En primer lugar es innegable la presión a la que nos sometemos, generalmente de manera voluntaria, al presentarnos a un concurso. Hay una diferencia notable con respecto a un concierto: no tocamos para el público sino para el jurado. Y, para colmo, por mucho que se empeñen en decirnos otra cosa, en el 99,98% de los casos, ganan la velocidad y la pulcritud. ¿La música...? La dejamos para otra ocasión (de ahí la expresión "es un pianista de concurso"). Entonces, ¿cómo nos planteamos la interpretación? Pues mi opinión es que como siempre, o sea, como si no fuera una competición. A ver si me aclaro y me explico: es un problema del jurado no de los concursantes. Tenemos que ir con nuestra mejor arma, que es la música. Si nos toca algún miembro (con perdón) capaz todavía de entusiasmarse con los jóvenes talentosos y que no lo flipe con las maquinitas, tendremos alguna oportunidad. Pero tenemos que ser nosotros mismos. Tenemos que mostrar nuestra preparación y nuestra capacidad. Es esa diferencia con los MIDI la que nos hará diferentes y merecedores de atención.

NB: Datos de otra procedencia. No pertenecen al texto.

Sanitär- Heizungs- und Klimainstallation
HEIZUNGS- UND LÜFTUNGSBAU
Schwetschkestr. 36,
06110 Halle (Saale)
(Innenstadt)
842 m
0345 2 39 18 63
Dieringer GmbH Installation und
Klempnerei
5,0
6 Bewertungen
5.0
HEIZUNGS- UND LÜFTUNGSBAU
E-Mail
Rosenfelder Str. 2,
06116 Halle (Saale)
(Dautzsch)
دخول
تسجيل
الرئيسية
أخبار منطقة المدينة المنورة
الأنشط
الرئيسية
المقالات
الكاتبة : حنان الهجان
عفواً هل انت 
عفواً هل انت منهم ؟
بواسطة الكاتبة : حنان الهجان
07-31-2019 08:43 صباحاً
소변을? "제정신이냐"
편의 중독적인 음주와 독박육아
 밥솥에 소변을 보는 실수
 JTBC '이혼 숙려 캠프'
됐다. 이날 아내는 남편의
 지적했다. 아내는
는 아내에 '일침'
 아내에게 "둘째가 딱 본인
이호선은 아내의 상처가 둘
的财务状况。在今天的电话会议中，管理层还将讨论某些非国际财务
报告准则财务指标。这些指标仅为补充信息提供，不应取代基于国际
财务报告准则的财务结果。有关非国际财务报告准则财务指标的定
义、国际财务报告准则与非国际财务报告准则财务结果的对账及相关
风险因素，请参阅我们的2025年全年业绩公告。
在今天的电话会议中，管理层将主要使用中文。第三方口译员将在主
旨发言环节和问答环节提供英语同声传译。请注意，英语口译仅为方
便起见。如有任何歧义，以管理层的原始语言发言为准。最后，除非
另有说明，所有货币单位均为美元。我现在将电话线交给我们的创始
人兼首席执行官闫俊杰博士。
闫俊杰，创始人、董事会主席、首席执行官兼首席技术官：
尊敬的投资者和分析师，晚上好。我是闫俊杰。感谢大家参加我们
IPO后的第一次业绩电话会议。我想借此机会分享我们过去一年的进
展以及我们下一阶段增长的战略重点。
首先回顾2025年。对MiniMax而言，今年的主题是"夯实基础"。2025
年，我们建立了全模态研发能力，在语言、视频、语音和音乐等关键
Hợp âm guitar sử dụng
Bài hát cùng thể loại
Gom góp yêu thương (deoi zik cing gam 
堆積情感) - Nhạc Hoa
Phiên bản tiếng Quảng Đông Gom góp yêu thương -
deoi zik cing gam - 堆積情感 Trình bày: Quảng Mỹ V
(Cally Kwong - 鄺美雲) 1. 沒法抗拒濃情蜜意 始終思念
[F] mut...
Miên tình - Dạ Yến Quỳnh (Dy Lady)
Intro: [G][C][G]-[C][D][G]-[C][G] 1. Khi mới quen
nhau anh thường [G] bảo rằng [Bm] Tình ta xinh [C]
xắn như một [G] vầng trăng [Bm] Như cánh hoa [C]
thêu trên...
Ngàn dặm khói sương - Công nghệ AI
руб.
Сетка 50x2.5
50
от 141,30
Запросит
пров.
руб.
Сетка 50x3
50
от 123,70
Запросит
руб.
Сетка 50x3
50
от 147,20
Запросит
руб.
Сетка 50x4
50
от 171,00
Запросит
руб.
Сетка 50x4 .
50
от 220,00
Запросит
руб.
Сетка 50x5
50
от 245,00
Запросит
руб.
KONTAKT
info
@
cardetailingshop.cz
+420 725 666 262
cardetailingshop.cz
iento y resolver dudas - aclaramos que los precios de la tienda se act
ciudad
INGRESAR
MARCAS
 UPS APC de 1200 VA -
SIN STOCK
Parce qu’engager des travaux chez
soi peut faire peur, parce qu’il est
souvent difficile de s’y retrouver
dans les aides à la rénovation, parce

Otro aspecto interesante de presentarse a un concurso es el darse a conocer. Nos van a oír pero también nos van a 'ver'. Van a ponernos cara y nombre. Si la suerte nos acompaña, brotará la gota de aceite que lubricará el mecanismo invisible que empezará a difundir los comentarios a nuestro favor. Si los miembros del jurado son pianistas (¿acaso no es así?), tenemos que acercarnos a ellos para que nos justifiquen su veredicto. No en plan de pedir explicaciones, en absoluto, sino a que, ya que nos han juzgado, nos cuenten su opinión profesional. Se aprende mucho, de verdad, entre otras cosas, a que en muchos casos quienes nos han valorado no estaban cualificados para hacerlo. Pero cuando sí lo están, hay que sacarles una especie de clase particular.
Lo mejor que nos quedará de esta etapa será haber conocido a otros muchos concursantes. Ya he comentado lo importante que es relacionarse. Estamos todos en lo mismo y nos podemos ayudar. Una vez que hemos tocado y hay que esperar, viene la diversión. Es el momento de crear lazos, compartir, aprender, reírse de uno mismo, valorar la situación objetivamente y desfogar. Hablaba de la tensión: un concurso es eso, tensión, y si no la soltamos de alguna manera, estallamos (al libro de J.C. Oates me remito).
Un par de consideraciones más: el concurso nos sirve de manera muy personal para medirnos. Pone a prueba nuestro rendimiento y nos fuerza a alcanzar el límite de nuestras posibilidades. Ya sabéis, hay que contentar a demasiada gente por lo que tenemos que rozar la perfección. Y, por último, es posible conseguir contactos y futuros contratos si nuestro trabajo ha sido bueno. No pocos conciertos he dado en las ciudades en las que me presenté siendo un don nadie.

Resumiendo: la parte fastidiosa no nos la quita nadie, pero hay que superarla lo antes posible y no dejar que nadie nos cree ningún temor o incluso pretenda utilizarnos como tarjeta de visita. He conocido otra mentalidad, muy americana, de presentarse a cualquier concurso, grande o pequeño. Te acabas acostumbrando, te ruedas, te mueves, a veces incluso ganas, y no pasa nada, se le quita trascendencia. Es como una faceta más del estudio, como si nos pusiéramos una fecha tope para tener listo el encargo. Y eso es lo que hay que hacer, vivir los concursos con menos lastre y con más optimismo. Siempre ganaremos, aunque no nos toque (como el cupón).